▶ **WHAT THE EXERCISE ASKS**
From the passage on college football scheduling below, list every numbered scheduling format it mentions, noting who each one applies to.

▶ **PASSAGE SHOWN**

::::

Competitive FBS teams are rarely willing to do this, and other teams expect to be paid for the expected humiliation (which doesn’t always pan out, of course, but they still get to keep the money). Sometimes the team that cancelled simply wanted to play another home game, so that might not result in a good match-up for them either. I think this is one of the reasons LSU started accepting these neutral-site games. Some recent last-minute attempts to land an opponent did not go well.
Another reason is recruiting. Let’s say an SEC East team is recruiting a player from Texas. He might want to know how many games his family can travel to, so he would want to know how many times in the next four or five years that team might play at Texas A&M, at LSU, and at Arkansas. In some cases, the parents might care even more than the player. They might want to go to a certain number of games regardless; but in deciding between schools, how much travel to expect is a valid question.
To simplify matters, I’m going to explain three numbers for a scheduling format. The SEC currently operates a 6-1-1 format. This means there are six divisional games, one permanent interdivisional opponent, and one rotating interdivisional opponent. Under the current system, this means that for those opponents who are not permanent, they will only play a given team in the other division once every six years.
The Pac-12 has a nine-game schedule with fewer teams, so there are only two teams in the conference each year that a given team will not play. The format in the Pac-12, at least for the California teams, is 5-2-2. The format for the rest is 5-4, although due to the California teams all playing each other every year, this means that the four inland teams (Arizona, Arizona St., Colorado, and Utah) will play one Northern California team and three Pacific Northwest teams each year. The four Pacific Northwest teams will play three inland teams and one Southern California team each year.
To give you a hint as to Part II of this blog, I’m going to suggest a 6-2-1 format for the SEC (in the event it goes to nine games), so if you want, you can let me know what your favorite inter-divisional match-ups are.
IB) “The Same Rules” and Alternative Approaches
The head coach of Stanford, David Shaw, criticized the SEC for playing cupcakes in November, presumably referring to the non-rivalry games played in SEC off-weeks. I don’t understand why that’s a problem and having a late bye week isn’t, but we don’t have to go into that now.

::::

▶ **DATA SUPPLIED**
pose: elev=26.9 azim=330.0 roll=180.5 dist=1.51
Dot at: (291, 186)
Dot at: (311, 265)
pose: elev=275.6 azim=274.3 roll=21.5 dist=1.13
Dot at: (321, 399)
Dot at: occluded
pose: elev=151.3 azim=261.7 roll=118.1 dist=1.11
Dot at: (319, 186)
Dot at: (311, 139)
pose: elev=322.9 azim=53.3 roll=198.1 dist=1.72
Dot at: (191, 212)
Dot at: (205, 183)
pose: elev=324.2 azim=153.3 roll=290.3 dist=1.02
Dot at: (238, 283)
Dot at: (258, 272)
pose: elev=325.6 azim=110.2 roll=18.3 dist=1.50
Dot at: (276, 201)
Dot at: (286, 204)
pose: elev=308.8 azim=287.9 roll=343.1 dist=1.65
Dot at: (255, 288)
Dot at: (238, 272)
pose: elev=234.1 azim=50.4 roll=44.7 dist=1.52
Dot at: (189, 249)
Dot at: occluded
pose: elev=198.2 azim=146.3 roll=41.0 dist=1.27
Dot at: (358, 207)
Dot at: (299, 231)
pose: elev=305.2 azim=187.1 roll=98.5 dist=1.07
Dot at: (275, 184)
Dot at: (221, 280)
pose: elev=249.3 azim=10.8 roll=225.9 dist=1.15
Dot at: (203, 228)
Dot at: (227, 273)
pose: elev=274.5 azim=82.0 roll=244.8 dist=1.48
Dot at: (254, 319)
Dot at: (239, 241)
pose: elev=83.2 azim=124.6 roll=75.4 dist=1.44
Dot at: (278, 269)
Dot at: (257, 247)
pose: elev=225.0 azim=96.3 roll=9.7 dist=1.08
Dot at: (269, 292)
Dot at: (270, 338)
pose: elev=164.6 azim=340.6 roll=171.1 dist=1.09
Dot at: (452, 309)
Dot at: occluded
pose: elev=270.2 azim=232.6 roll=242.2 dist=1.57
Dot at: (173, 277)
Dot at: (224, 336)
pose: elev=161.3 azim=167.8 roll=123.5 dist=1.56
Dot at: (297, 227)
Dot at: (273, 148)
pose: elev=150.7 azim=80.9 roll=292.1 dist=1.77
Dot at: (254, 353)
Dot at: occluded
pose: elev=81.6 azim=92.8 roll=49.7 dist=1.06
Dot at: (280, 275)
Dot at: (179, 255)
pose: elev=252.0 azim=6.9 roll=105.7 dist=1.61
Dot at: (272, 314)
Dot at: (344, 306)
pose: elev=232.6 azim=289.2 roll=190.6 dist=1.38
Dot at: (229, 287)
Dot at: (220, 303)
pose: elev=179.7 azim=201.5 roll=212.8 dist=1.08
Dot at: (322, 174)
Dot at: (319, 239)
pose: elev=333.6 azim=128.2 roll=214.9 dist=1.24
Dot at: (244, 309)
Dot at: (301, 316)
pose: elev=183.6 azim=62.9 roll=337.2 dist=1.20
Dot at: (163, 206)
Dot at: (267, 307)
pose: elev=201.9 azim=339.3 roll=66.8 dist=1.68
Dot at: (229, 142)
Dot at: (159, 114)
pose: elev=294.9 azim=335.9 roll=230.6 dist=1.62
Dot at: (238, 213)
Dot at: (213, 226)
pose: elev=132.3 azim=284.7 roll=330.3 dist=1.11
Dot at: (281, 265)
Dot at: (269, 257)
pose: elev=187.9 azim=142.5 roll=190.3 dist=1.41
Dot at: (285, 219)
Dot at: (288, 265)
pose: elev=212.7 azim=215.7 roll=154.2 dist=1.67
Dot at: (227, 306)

::::

▶ **RESULT OF THE EXERCISE**
- 6-1-1: the SEC's current format
- 5-2-2: the Pac-12 format for the California teams
- 5-4: the Pac-12 format for the rest of the conference
- 6-2-1: the format suggested for the SEC if it goes to nine games